Conférence "Forges de la Chaussade "

La conférence de M. Berthiau, qui doit se tenir au Lycée militaire d’Autun, le mercredi 27 novembre, à 20H15, à l’amphithéâtre/cinéma, et consacré aux forges de Guérigny dans la Nièvre, site métallurgique spécialisé notamment dans la production des chaînes et des ancres pour la Marine. Cette conférence s’inscrit dans le cadre de l’ensemble "Constructions navales et marine de guerre", à la suite de celle de l’Amiral Bellec sur Lapérouse.

En Nivernais, dans les vallées des affluents de la Loire, toutes les conditions favorables à l’implantation de la sidérurgie étaient réunies : minerai de fer exploitable à ciel ouvert, pierre à chaux, appelée castine, en abondance, forêts fournissant le bois pour la fabrication du charbon de bois nécessaire à la fusion du minerai dans les fourneaux et à l’élaboration du métal dans les forges, réseau hydrographique très développé procurant l’eau vive pour le lavage du minerai et la force motrice pour animer les soufflets et les marteaux.

Guérigny est le siège d’une longue histoire métallurgique. Au XVe siècle, le fief de Villemenant possède un haut fourneau et les forges de Marcy et de la Poêlonnerie. En 1638, Arnault de Lange, seigneur de Villemenant, acquiert les terres de Guérigny, qui appartenaient aux chanoines du chapitre de la cathédrale de Nevers, et installe en 1640, au confluent des deux branches de la Nièvre, une grosse forge avec roues, soufflets et marteau hydraulique. C’est l’origine du site industriel du Vieux Guérigny.

Colbert, alors secrétaire de Mazarin, visite le Nivernais en 1659 en vue d’une évaluation à la suite de laquelle Mazarin acquiert le Nivernais et le Donziais. A cette occasion, il a remarqué la bonne qualité des fers produits par les forges nivernaises. Devenu ministre de la marine en 1669, il en préconise l’emploi dans les arsenaux. C’est ainsi qu’à la fin du XVIIe siècle, de nombreuses ancres sont assemblées dans les forges de Cosne et d’Imphy sous la direction de maîtres ancriers des ports de Brest et de Rochefort, avec des loupes de fer produites dans les grosses forges des environs.
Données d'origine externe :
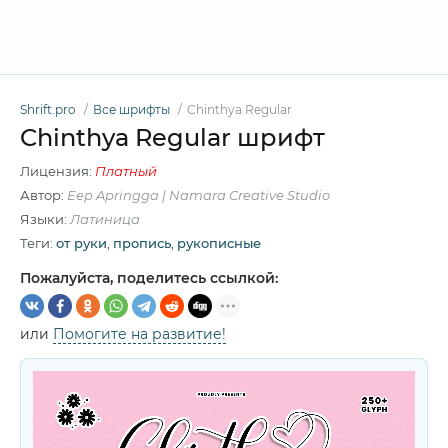
Shrift.pro
Все шрифты
Chinthya Regular
Chinthya Regular шрифт
Лицензия:
Платный
Автор:
Eep Apringga | Namara Creative Studio
Языки:
Латиница
Теги:
от руки
,
пропись
,
рукописные
Пожалуйста, поделитесь ссылкой:
или
Помогите на развитие!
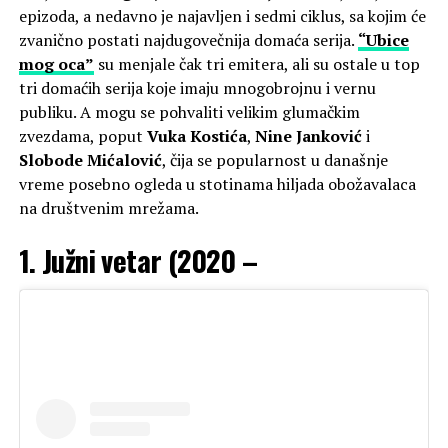
epizoda, a nedavno je najavljen i sedmi ciklus, sa kojim će
zvanično postati najdugovečnija domaća serija.
“Ubice
mog oca”
su menjale čak tri emitera, ali su ostale u top
tri domaćih serija koje imaju mnogobrojnu i vernu
publiku. A mogu se pohvaliti velikim glumačkim
zvezdama, poput
Vuka Kostića
,
Nine Janković
i
Slobode Mićalović
, čija se popularnost u današnje
vreme posebno ogleda u stotinama hiljada obožavalaca
na društvenim mrežama.
1. Južni vetar (2020 –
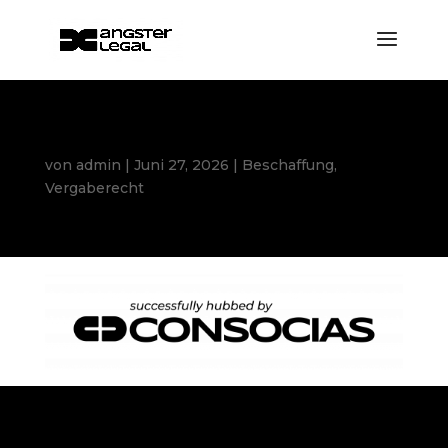
Tätigkeitskriterium bei Inhouse-Vergaben
von
admin
|
Juni 27, 2026
|
Beschaffung
,
Vergaberecht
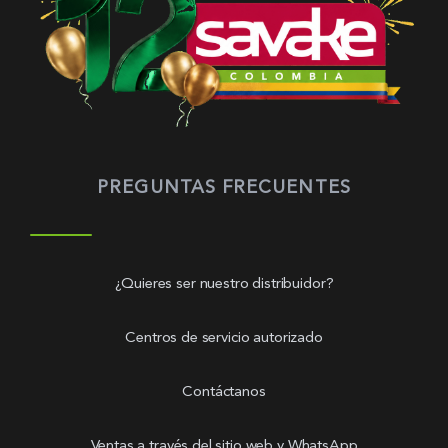
PREGUNTAS FRECUENTES
¿Quieres ser nuestro distribuidor?
Centros de servicio autorizado
Contáctanos
Ventas a través del sitio web y WhatsApp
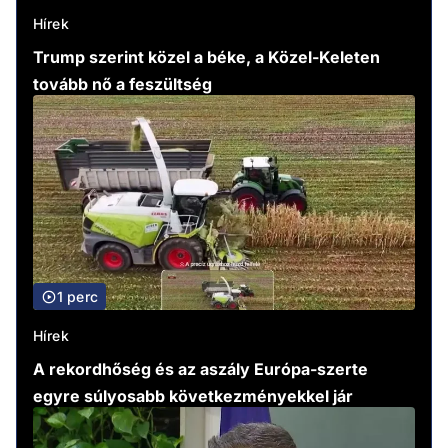
Hírek
Trump szerint közel a béke, a Közel-Keleten
tovább nő a feszültség
1 perc
Hírek
A rekordhőség és az aszály Európa-szerte
egyre súlyosabb következményekkel jár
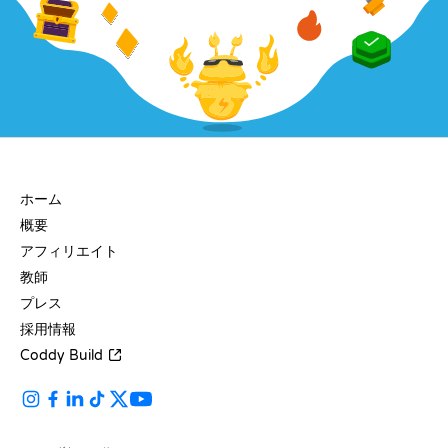
会社
ホーム
概要
アフィリエイト
教師
プレス
採用情報
Coddy Build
Jacques Masson, directeur des finances du duc de Lorraine, associé aux frères Babaud et d’autres partenaires pour l’exploitation des bois de Lorraine et leur fourniture à la marine royale est à l’origine de ce qui deviendra l’empire industriel de Pierre Babaud de la Chaussade, devenu son gendre en 1734. En 1720, il achète la forge de Marcy, en 1722 la grosse forge de Guérigny, puis de nombreuses autres forges et domaines, dont en 1734 les forges de Cosne. Jean Babaud meurt fin 1738 et Masson deux ans plus tard le 12 juin 1741. Pierre Babaud de la Chaussade devient le seul propriétaire de cet important domaine. Il sera fournisseur de la Marine royale et de la Compagnie des Indes.

Devenues propriété de l’Etat en 1781, les Forges de la Chaussade, royales, nationales ou impériales au gré des régimes, ont connu bien des vicissitudes qui amèneront progressivement, d’abord à leur recentrage sur les seules activités métallurgiques par la vente des domaines ruraux, puis à leur concentration progressive sur le site de Villemenant avec les différentes phases de modernisation nécessaires pour faire face aux besoins nouveaux exprimés par la marine militaire. Cet Etablissement traversera des périodes difficiles au cours desquelles son existence sera remise en cause à de nombreuses reprises, suivies d’investissements importants lui permettant de rebondir sur des activités nouvelles.

Parmi les productions, deux d’entre elles ont été particulièrement marquantes, étant présentes pendant toute l’existence de l’établissement, au point d’en faire oublier les nombreuses autres : il s’agit des ancres puis, à partir de 1823, des chaînes et de leurs accessoires, les apparaux de mouillage, amarrage, remorquage et gréement par lesquels tous les marins connaissaient Guérigny, mais en ignoraient en général la localisation géographique. D’autres fabrications très importantes, pour certaines limitées dans le temps, semblent avoir moins marqué les esprits. Pourtant les tôles et blindages, les grosses pièces forgées, les éléments de chaudronnerie de grandes dimensions, les mines sous-marines et les matériels d’armement ont grandement contribué à la réputation de l’établissement, fermé en 1971.